Review: Jade Walker at Lawndale Art Center

“Jade Walker: Contact”
Lawndale Art Center
January 20 – February 25, cheap 2012
www.lawndaleartcenter.org

 

Sports occupies a prominent place in American popular consciousness in general, medical and Texans in particular bear an extreme enthusiasm for the game. In the wake of the college football championships, and with Superbowl XLVI around the corner, sports seem to be on almost everyone’s minds. Though athletics and art don’t often intersect (in some ways they seem diametrically opposed), comparisons can be made between the two worlds. Both are concerned with spectatorship; both operate within distinct rules of play; both are competitive; and both have their own players — some who gain MVP status, while others remain on the sidelines, waiting for their lucky break.

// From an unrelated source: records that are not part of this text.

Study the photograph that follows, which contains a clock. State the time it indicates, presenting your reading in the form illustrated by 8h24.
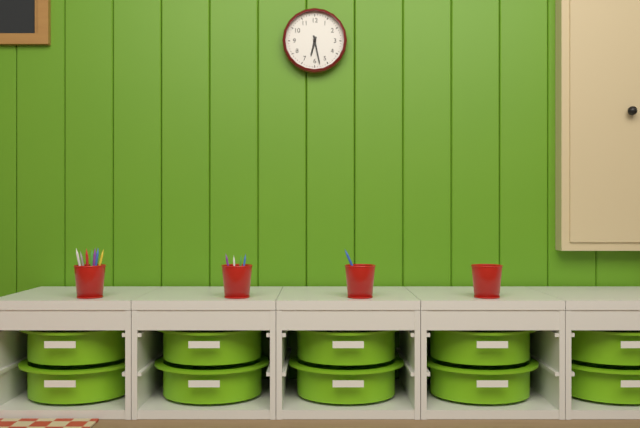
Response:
6h28
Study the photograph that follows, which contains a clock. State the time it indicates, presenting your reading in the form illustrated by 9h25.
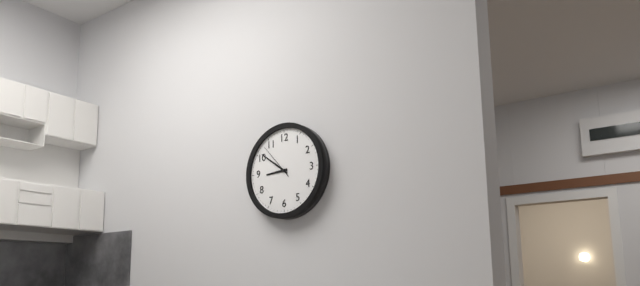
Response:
8h51
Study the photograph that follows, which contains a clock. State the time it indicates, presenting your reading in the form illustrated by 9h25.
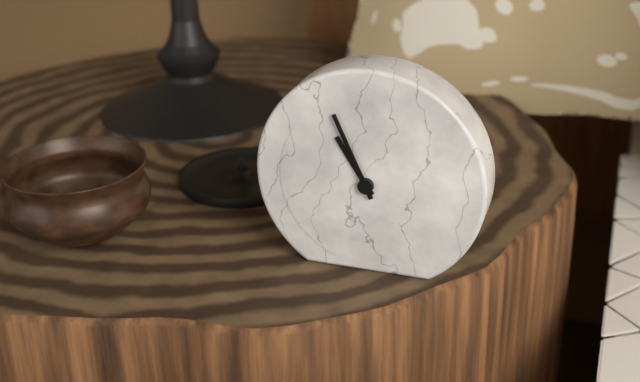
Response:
10h56
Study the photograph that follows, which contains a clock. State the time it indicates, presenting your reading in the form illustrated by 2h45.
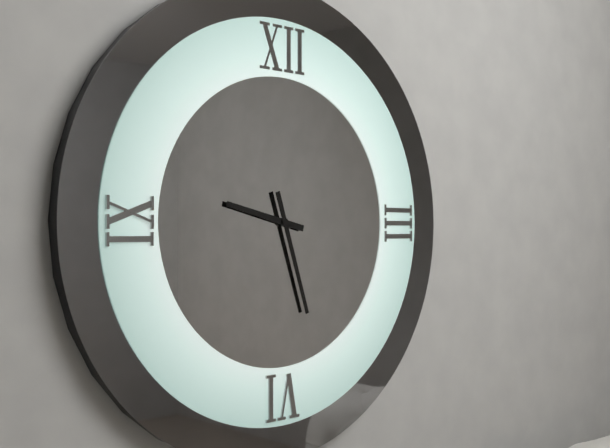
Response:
9h27
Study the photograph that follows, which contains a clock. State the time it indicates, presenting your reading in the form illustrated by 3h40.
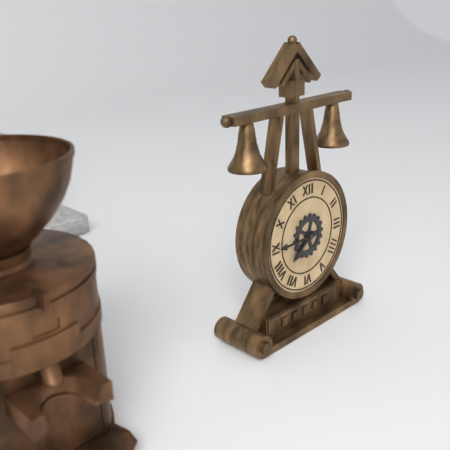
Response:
7h45
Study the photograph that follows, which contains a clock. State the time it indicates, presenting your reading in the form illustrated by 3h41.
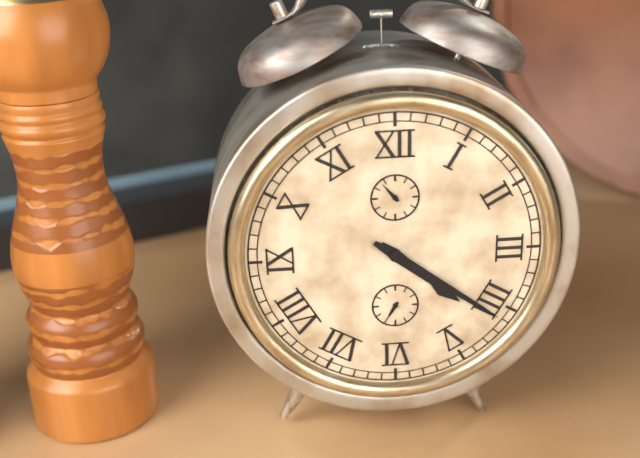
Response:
4h21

As the exhibition title, “Contact,” implies, Jade Walker’s current installation in the large John O’Quinn gallery space at Lawndale Art Center is suggestive of a contact sport. Like her earlier work, the objects assembled in “Contact” convey Walker’s interest in social constructions of gender and the inevitable deterioration of the human body over time. Walker’s most recent artistic corpus pushes these considerations further, addressing trauma inflicted on the body through sports. Occupying center stage of the exhibition is Walker’s “Spectator Sport” (2012). In this towering sculptural installation, a set of bleachers like one might see at a little league ballpark acts as an oversized pedestal. On the bleachers, which are covered with a beige pink fabric skin (issues regarding race seem less of a concern in Walker’s work than those of gender), sit 49 individual soft sculptures, made of unusual materials and found objects such as fur, rubber, medical supplies, and sports gear.

Giving new meaning to the term “bleacher creatures,” describing hardcore baseball fans, Walker’s “spectators” are at once familiar and strange. Recalling soft sculptures by Annette Messager, Yayoi Kusama, or Claes Oldenburg, Walker deftly transforms massproduced, inanimate objects into handmade, organic forms with strong sexual overtones. Painstakingly manipulating her materials with meticulous attention to detail, in this installation Walker puts body politics on display. Though these abstract sculptures — and several others on the proverbial playing field surrounding “Spectator Sport” — do not resemble people, the predominantly flesh-toned color palette with red and blue accents calls to mind human anatomy and the circulatory system.

Likewise, the materials that Walker uses are extensions of or surrogates for the body, such as jock straps, crutches, hot water bottles, barbells, and what appear to be silicone breasts. However, rather than portraying strength, endurance, and athleticism, Walker’s droopy forms express exhaustion and the fragility of the body. The fabric and thread holding the sculptures together evoke bandages and sutures, treating open wounds.

Playful and disturbing, Walker’s engaging exhibition about sex, sports, science, and spectatorship leaves visitors contemplating who is in the game, who is relegated to the bench, and what injuries are yet to be sustained.

 

— KATIA ZAVISTOVSKI
Katia Zavistovski is a PhD student at Rice University, and the Menil Curatorial Fellow at the Menil Collection, Houston.